There are several approaches for incremental learning. One of them is using recently developed ensemblebased algorithms that make creative use of bootstrap based ideas. First, this approach involves generating an ensemble of classifiers for each dataset that becomes available. The result is an ensemble of ensembles of classifiers. And then classifiers are compounded to a final classifier.
One of the main characteristics of ensemble is diversity among classifiers. It is obvious because combining same classifiers doesn’t lead performance improvement. Diversity among classifiers can be achieved by adapting the classifiers to the training data distribution to create different training data subsets. This procedure guarantees that classifiers focus on more informative instances.
There are several algorithms to compound classifiers. In the simple majority voting, a commonly used combination rule, each classifier votes for the class it predicts, and the class receiving the largest number of votes is the ensemble decision.
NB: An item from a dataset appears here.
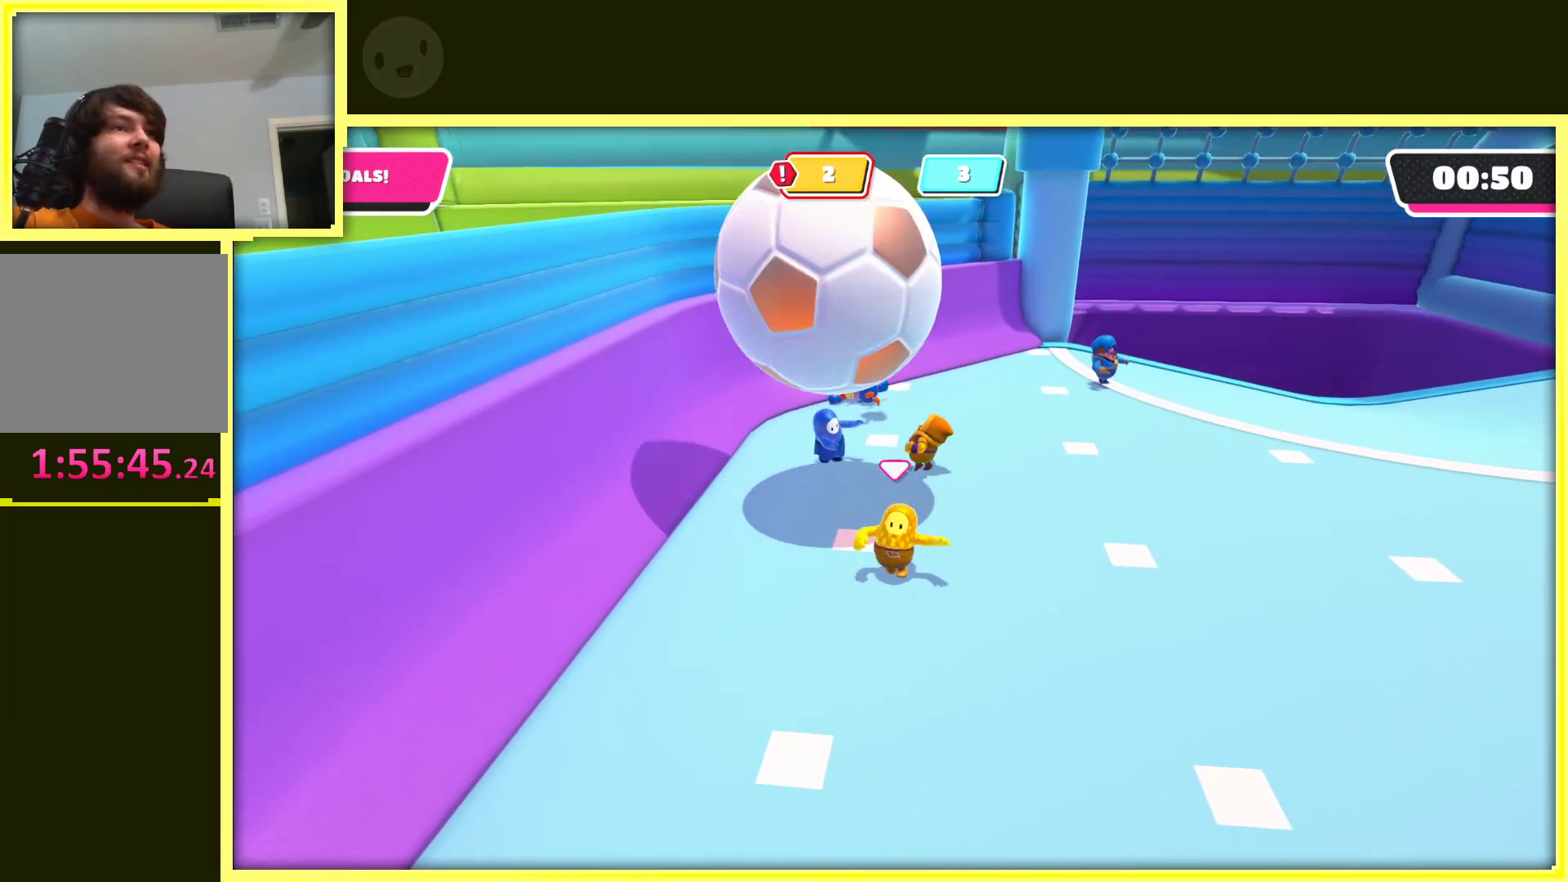
{"buttons": [], "left_stick": "right", "right_stick": "center", "events": [[17, "left_stick", "up-left"], [150, "A", "down"], [150, "left_stick", "up-right"], [233, "X", "down"], [300, "left_stick", "right"], [450, "A", "up"], [450, "X", "up"]]}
In the weighted majority voting, each classifier has a voting weight inversely proportional to its classification error. The winner is a class with the largest total vote. Also, algebraic combination of the class values can be used, so that the winner is a class receiving the highest combined vote [1]. All these algorithms consider just one class as a result of classifier, while the classifier can give class distribution as a result. For example, the leaf of decision tree, in case of weak classifier, can contain events from all classes. Losses of information are unavoidable, when the winner class is chosen. An alternative approach is to consider the class distribution.
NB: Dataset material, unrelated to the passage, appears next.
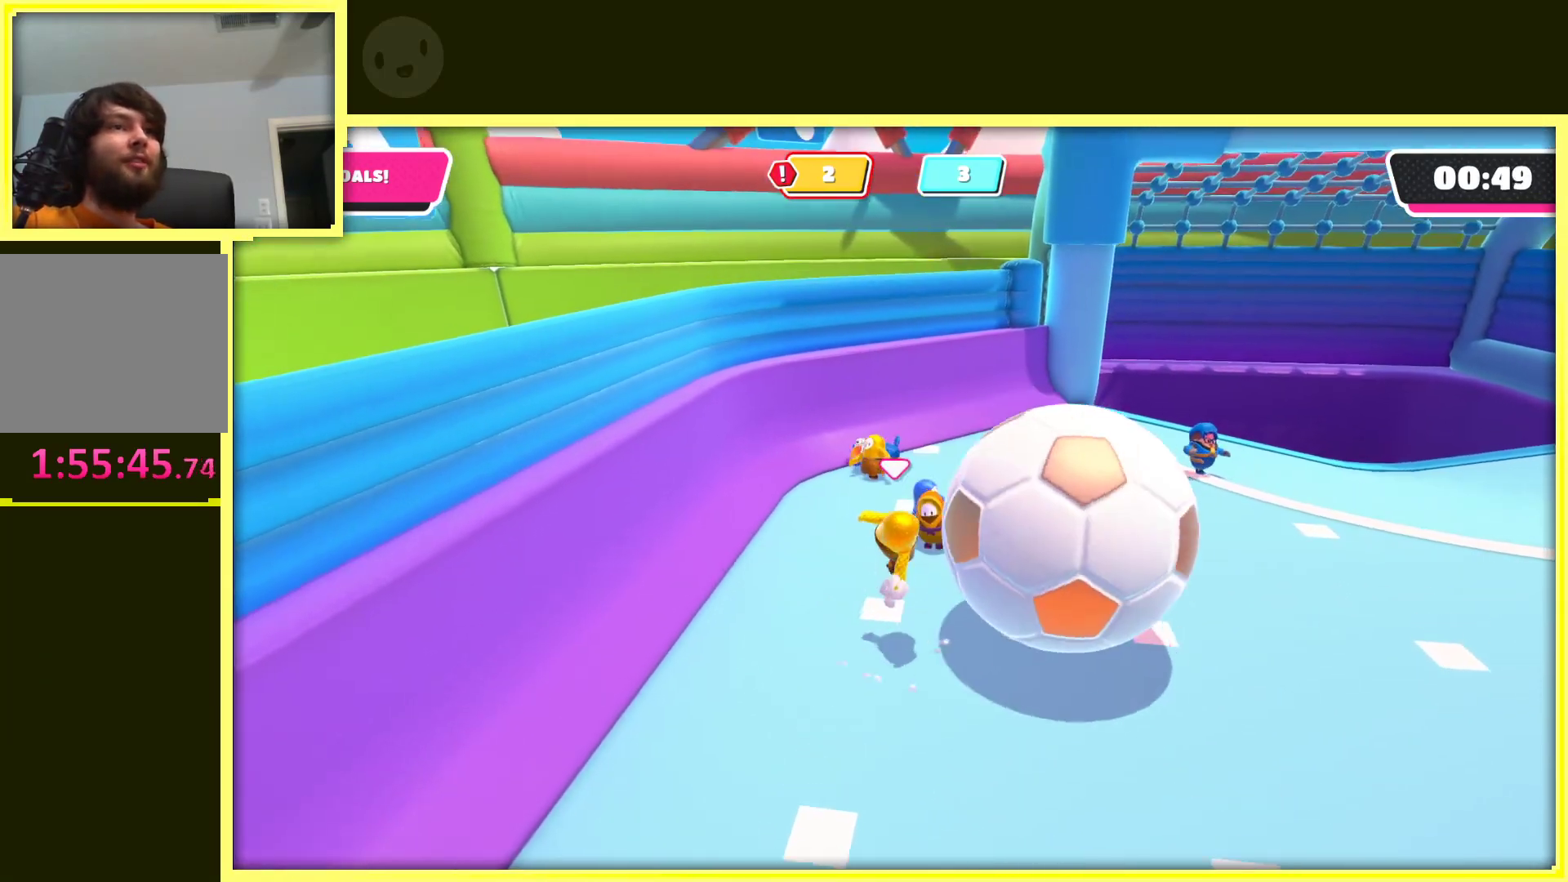
{"buttons": [], "left_stick": "right", "right_stick": "center", "events": [[183, "right_stick", "right"], [300, "left_stick", "down-right"], [467, "right_stick", "center"], [500, "left_stick", "right"]]}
A new probabilistic majority voting, based on probabilistic output expression, is presented in this paper, in the incremental learning.
Effectiveness of the extended data expression was shown previously [2,3]. In this paper, a new application of extended data expression in combining the outputs of weak classifiers is shown to be effective.
The rest of the paper is organized as follows. First, an extended data expression is described. Second, UChoo, a decision tree classifier using the entropy measures as same as the ones used in C4.5, but with the extended data expression, is described. Next, a new incremental learning algorithm, founded on probabilistic majority voting, is proposed. Finally, experimental results are provided to show the performance of the new algorithm in comparison with Learn++ incremental learning algorithm.
II. RELATED WORK
Learn++ is an incremental learning algorithm that was introduced by Polikar et al. [46]. It is based on the AdaBoost, which uses multiple classifiers to allow the system to learn incrementally. The algorithm works on the concept of using many classifiers that are weak learners to give a good overall classification. The weak learners are trained on a separate subset of the training data and then the classifiers are compounded using a weighted majority voting. The weights for the weighted majority voting are calculated using the performance of the classifiers on the entire training data set.
III. EXTENDED DATA EXPRESSION
First, consider a simple example of data in common expression. Table 1 consists of training data, where each datum is described by three attributes, two of which are discrete, while the 3rd is a continuous attribute, and a class. The “Outlook” attribute has three outcomes of ‘sunny’, ‘overcast’ and ‘rain’. “Windy?” has two outcomes of ‘True’ and ‘False’. Both “Outlook” and “Windy?” are discrete attributes and “Temperature” is a continuous attribute whose values range from 60 to 80. Finally, class has two outcomes of ‘Play’ and ‘Don't Play’.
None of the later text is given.